My ultimate fantasy would be doing gymnastics at 86 like recent Internet sensation Johanna Quaas.
There’s more to life than being physically fit though. Maybe I’ll write a first novel at 57, like Charlotte Rogan, whose debut book, “The Lifeboat,” is getting a lot of buzz. Why not try new things whenever the mood strikes? You Only Live Once — or “YOLO” — as rapper Drake pointed out in last year’s song “The Motto.” Now Drake and Rick Ross have a YOLO mixtape.
If you feel like I feel — whatever your age — you need the sterling-silver YOLO ring set that I’ve added to my WENDYB by Wendy Brandes line.
The rings are the same size as my other word/acronym rings, like the LOL set you can see on model Tina J in this photo by Shane LaVancher.
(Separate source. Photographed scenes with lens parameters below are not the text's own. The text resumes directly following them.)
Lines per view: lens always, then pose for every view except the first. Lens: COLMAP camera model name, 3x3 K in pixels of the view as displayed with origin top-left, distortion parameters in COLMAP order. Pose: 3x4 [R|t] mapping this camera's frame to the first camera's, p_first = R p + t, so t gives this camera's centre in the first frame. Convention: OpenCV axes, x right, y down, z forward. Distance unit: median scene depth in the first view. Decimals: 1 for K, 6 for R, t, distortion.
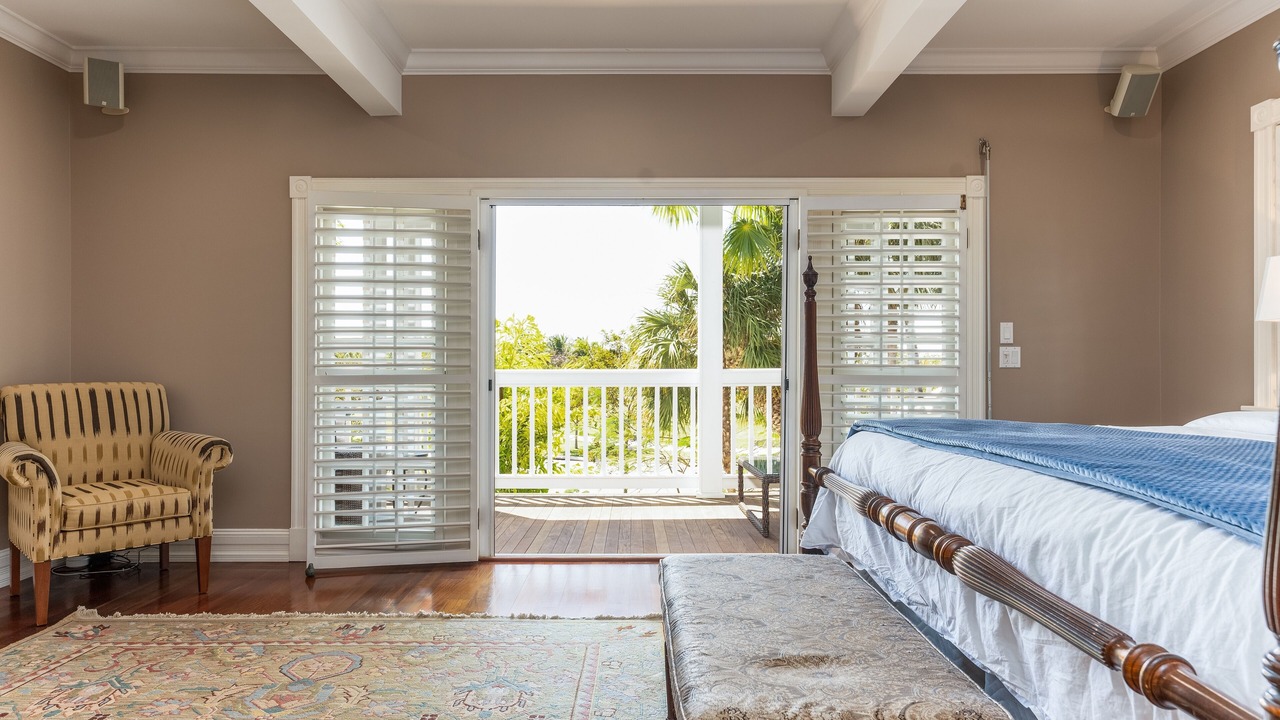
lens RADIAL K [[792.0, 0, 644.9], [0, 792.0, 359.1], [0, 0, 1]] dist [0.003888, 0.001284]
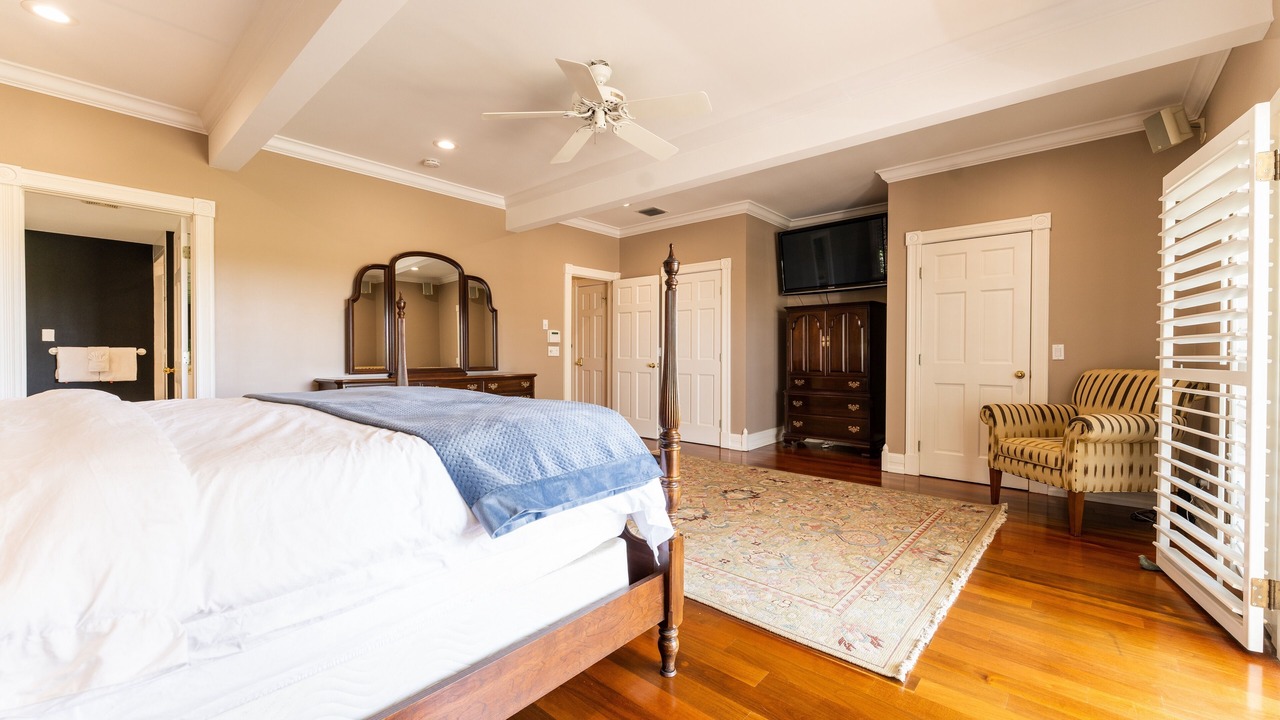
lens RADIAL K [[503.3, 0, 636.3], [0, 503.3, 359.4], [0, 0, 1]] dist [0.000327, 0.000394]
pose [[-0.669375, 0.006729, -0.742894, 0.614444], [-0.001124, 0.999949, 0.010069, 0.005998], [0.742924, 0.007575, -0.669333, 1.224367]]
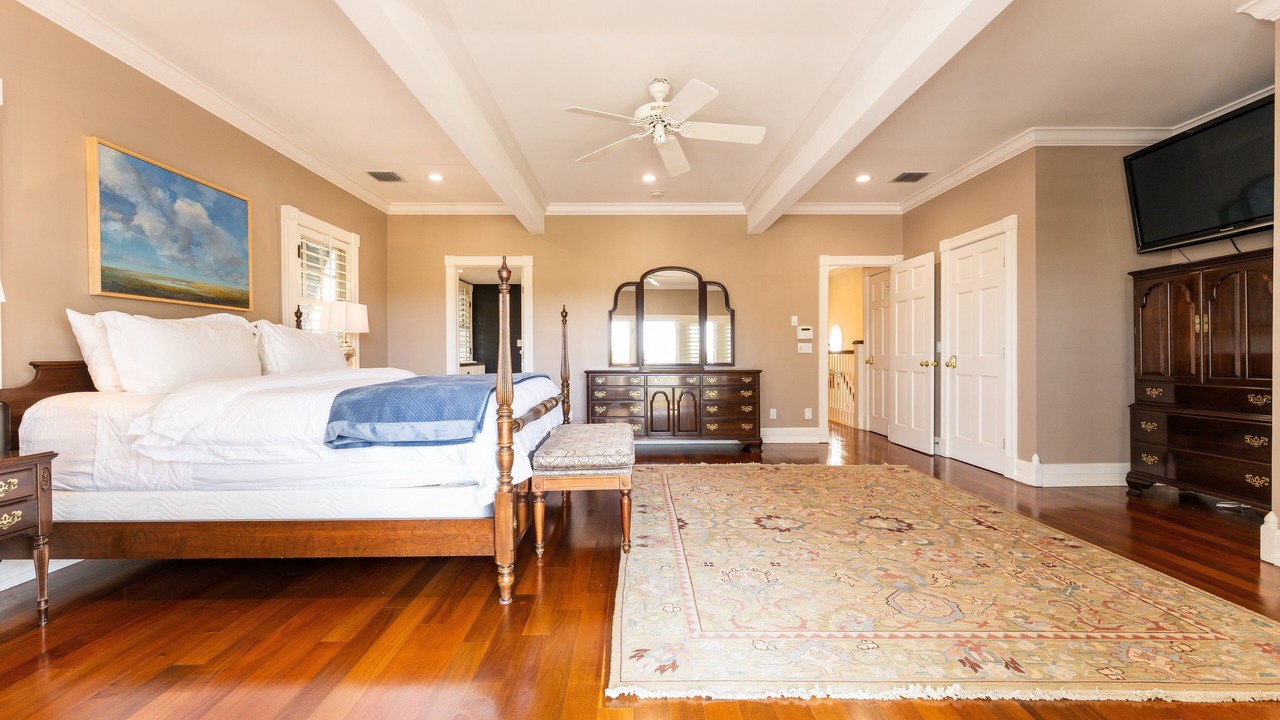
lens RADIAL K [[503.3, 0, 642.2], [0, 503.3, 358.2], [0, 0, 1]] dist [0.000327, 0.000394]
pose [[-0.999966, 0.004961, -0.006573, 0.003082], [0.004928, 0.999976, 0.004932, 0.020377], [0.006597, 0.004899, -0.999966, 1.567108]]
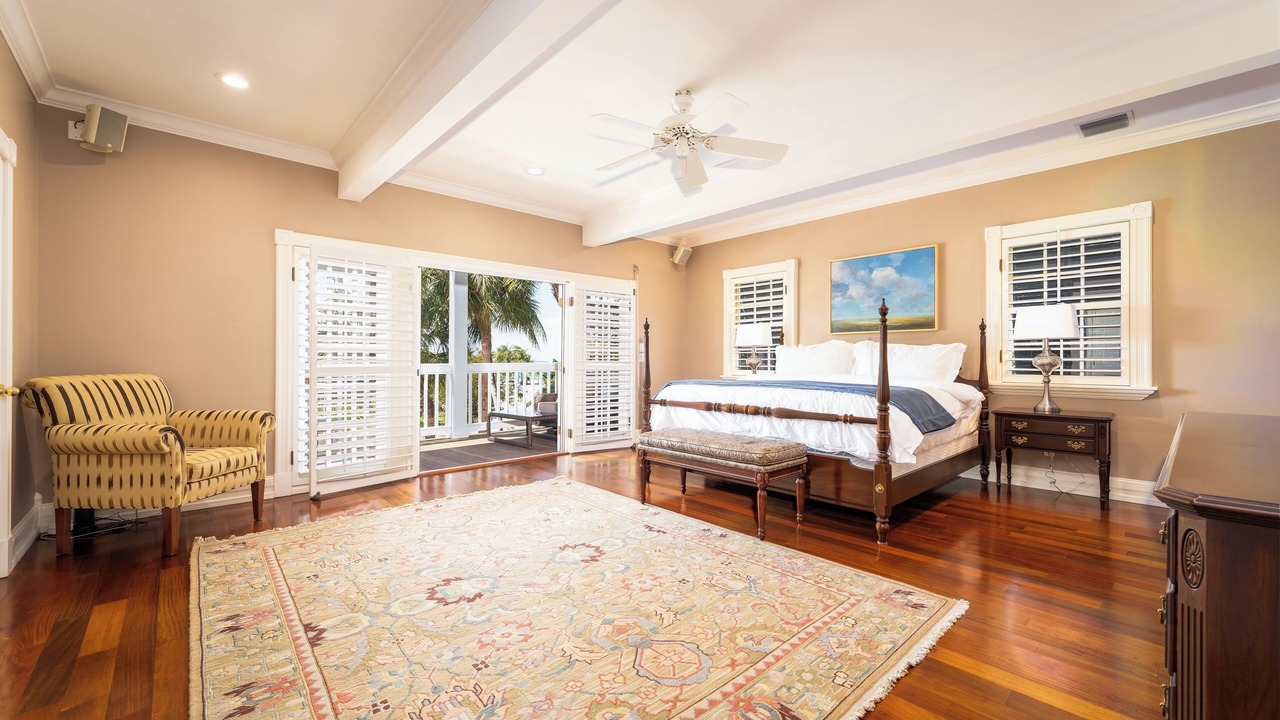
lens RADIAL K [[503.3, 0, 638.4], [0, 503.3, 360.4], [0, 0, 1]] dist [0.000327, 0.000394]
pose [[0.742883, 0.001189, 0.669420, -0.791768], [-0.004226, 0.999987, 0.002913, 0.002437], [-0.669407, -0.004993, 0.742879, -0.159501]]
If you’re one of the folks that likes to hashtag YOLO on Twitter, you can buy my hashtag ring separately for $115.
Don’t you love the way my statement rings make an actual statement? I’m going to try to do YOLO in brass too, so I can sell the whole set for under $100. As I’ve pointed out before, it takes a lot of money to manufacture something inexpensive, so I’ll probably have to do a Kickstarter campaign to raise the funds. Let me know in the comments if you’d be interested in that.
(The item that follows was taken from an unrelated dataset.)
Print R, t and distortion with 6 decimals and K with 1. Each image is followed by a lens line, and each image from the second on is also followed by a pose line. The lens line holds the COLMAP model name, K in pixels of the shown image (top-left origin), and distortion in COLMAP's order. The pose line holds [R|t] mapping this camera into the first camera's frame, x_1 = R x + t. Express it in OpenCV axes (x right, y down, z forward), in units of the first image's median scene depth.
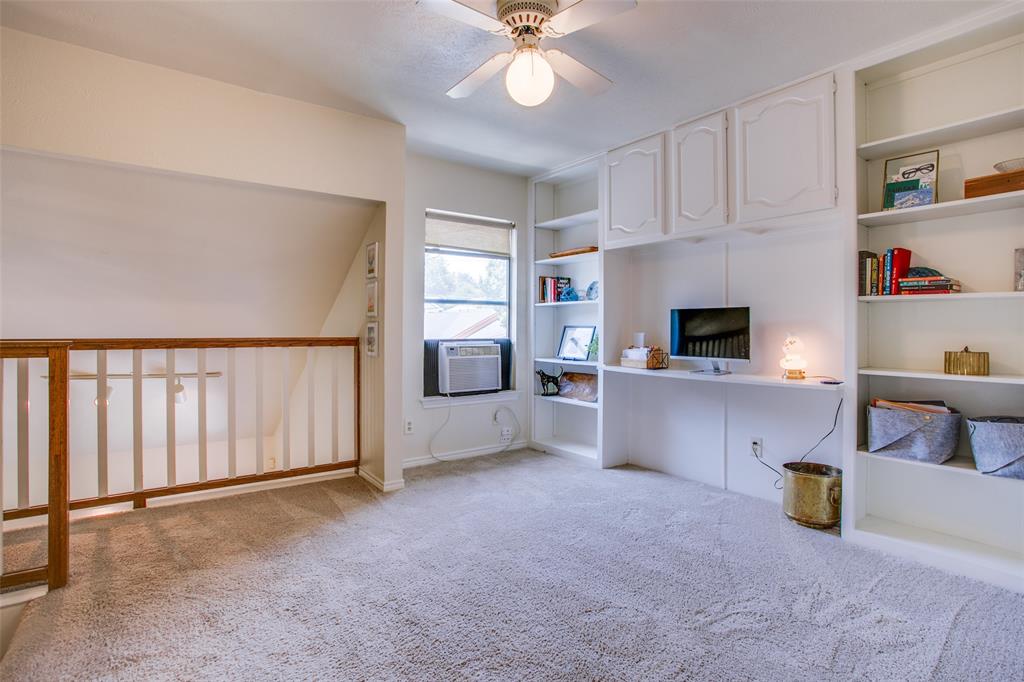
lens RADIAL K [[509.1, 0, 512.7], [0, 509.1, 330.6], [0, 0, 1]] dist [-0.000099, -0.000012]
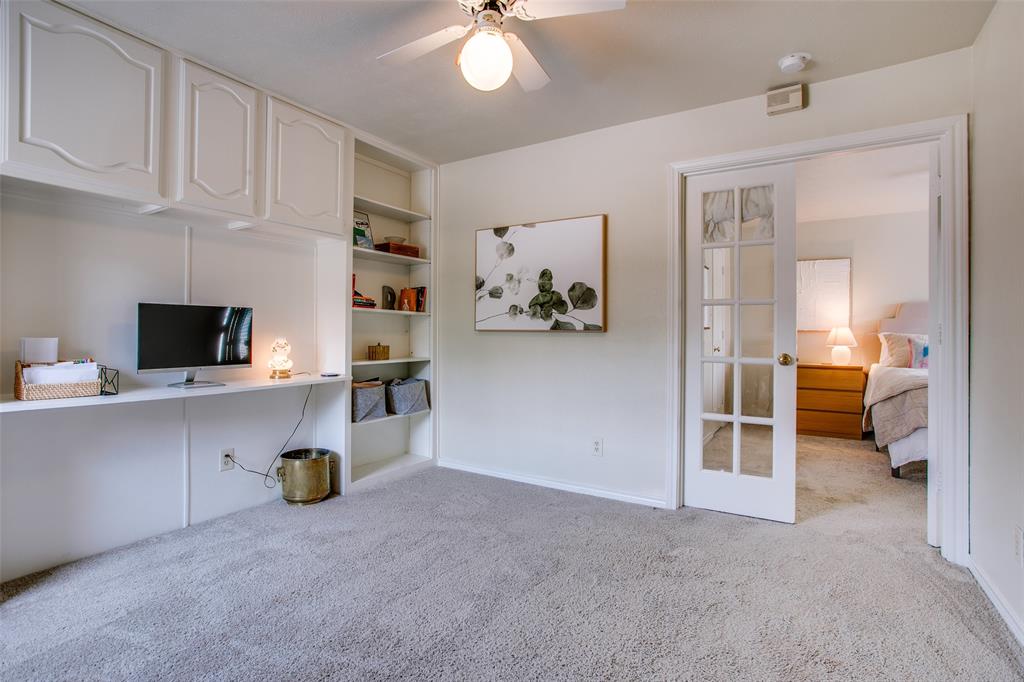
lens RADIAL K [[509.1, 0, 512.7], [0, 509.1, 330.6], [0, 0, 1]] dist [-0.000099, -0.000012]
pose [[-0.353297, -0.000995, 0.935511, -0.611359], [-0.002603, 0.999997, 0.000080, -0.006052], [-0.935508, -0.002407, -0.353298, 0.919414]]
Meanwhile, I need to persuade Madonna to chuck her fingerless gloves and wear a set of 18K gold, blinged-out YOLO rings instead. I’ll definitely wear my silver YOLO set when I go to the Yankee Stadium concert in September. My date for that concert will be the forever young and adventurous MrB, who will have just turned 70. Now that he’s gotten his hip replaced, I’m confident that I’ll see him dancing up a storm. But can MrB carry a grown woman in his arms while declaiming Shakespeare the way 71-year-old Sam Waterston did when I saw him in King Lear last year? I’m going to wrap up this post and put him to the test right now.
UPDATED TO ADD: The Washington Post calls #YOLO “the newest acronym you’ll love to hate.” Yes!